Threat Intel Flash: Sisense Data Compromise: ARC Labs Intelligence Flash

Get the Latest


Ukraine Links Phishing Targeting Armed Forces to Belarusian Hackers

The Computer Emergency Response Team of Ukraine (CERT-UA) warned of a spear phishing campaign targeting the private email accounts of Ukrainian armed forces personnel. Once a victim has been compromised, the phishing emails are sent to contacts in the victim’s address book. The emails are coming from a domain attempting to impersonate a free internet portal that has provided an email service Ukrainians since 2008. CERT-UA has attributed the attack to a Belarusian threat group. The members of the Minsk-based group, UNC1151, are officers of the Ministry of Defense of the Republic of Belarus. CERT-UA published the following example of the malicious emails: “Dear user! Your contact information or not you are a spam bot. Please, click the link below and verify your contact information. Otherwise, your account will be irretrievably deleted. Thank you for your understanding.

Regards, I.UA Team”

Analyst Notes

These types of attacks are part of Russia’s hybrid warfare approach.

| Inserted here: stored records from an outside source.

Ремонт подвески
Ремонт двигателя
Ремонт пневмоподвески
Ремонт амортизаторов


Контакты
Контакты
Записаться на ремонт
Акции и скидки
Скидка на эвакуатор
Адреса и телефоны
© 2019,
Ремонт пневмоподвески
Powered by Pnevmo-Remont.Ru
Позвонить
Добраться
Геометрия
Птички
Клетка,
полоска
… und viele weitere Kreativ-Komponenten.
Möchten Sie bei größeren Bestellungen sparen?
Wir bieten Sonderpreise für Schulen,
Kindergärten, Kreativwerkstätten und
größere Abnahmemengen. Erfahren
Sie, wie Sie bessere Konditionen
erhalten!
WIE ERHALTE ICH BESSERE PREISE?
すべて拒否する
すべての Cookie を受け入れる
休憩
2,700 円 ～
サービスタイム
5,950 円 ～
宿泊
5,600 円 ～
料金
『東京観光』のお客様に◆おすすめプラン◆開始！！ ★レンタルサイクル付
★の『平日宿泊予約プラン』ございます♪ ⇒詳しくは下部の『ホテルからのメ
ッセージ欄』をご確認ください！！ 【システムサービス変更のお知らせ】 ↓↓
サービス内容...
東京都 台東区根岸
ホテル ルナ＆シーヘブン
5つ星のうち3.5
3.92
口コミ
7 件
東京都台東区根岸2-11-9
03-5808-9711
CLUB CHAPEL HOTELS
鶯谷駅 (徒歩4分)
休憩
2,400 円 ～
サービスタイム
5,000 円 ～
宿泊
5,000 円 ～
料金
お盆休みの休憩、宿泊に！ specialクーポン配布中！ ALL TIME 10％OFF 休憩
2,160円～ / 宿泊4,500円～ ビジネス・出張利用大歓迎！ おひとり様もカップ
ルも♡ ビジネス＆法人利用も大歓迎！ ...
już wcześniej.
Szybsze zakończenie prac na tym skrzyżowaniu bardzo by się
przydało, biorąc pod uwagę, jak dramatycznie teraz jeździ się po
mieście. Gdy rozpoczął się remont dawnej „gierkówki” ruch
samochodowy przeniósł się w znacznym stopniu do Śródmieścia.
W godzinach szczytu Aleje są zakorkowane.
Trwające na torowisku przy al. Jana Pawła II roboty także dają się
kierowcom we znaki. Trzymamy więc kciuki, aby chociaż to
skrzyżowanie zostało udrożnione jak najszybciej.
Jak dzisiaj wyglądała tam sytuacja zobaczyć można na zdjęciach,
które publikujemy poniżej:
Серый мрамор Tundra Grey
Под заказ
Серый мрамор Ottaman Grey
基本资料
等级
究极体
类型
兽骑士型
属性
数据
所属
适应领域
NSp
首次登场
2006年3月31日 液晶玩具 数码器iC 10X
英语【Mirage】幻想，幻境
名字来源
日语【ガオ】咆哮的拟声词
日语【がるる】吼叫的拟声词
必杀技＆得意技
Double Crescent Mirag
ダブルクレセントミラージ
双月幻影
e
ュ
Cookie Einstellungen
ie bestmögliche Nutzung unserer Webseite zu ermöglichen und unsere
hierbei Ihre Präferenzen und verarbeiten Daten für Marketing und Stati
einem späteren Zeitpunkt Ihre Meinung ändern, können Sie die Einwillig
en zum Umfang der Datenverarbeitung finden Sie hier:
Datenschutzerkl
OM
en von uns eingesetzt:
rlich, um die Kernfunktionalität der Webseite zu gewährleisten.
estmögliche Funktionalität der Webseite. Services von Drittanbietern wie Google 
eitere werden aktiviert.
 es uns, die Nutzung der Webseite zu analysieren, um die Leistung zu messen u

The same tactics were seen during the annexation of Crimea in 2014. Russian forces leverage cyber-attacks to obtain information about opposing forces. Such information can be used to demoralize and interfere with an opposing force’s well-being while engaged in conflict. These attacks can also be used to cripple an opposing force’s communication systems and spawn disinformation campaigns.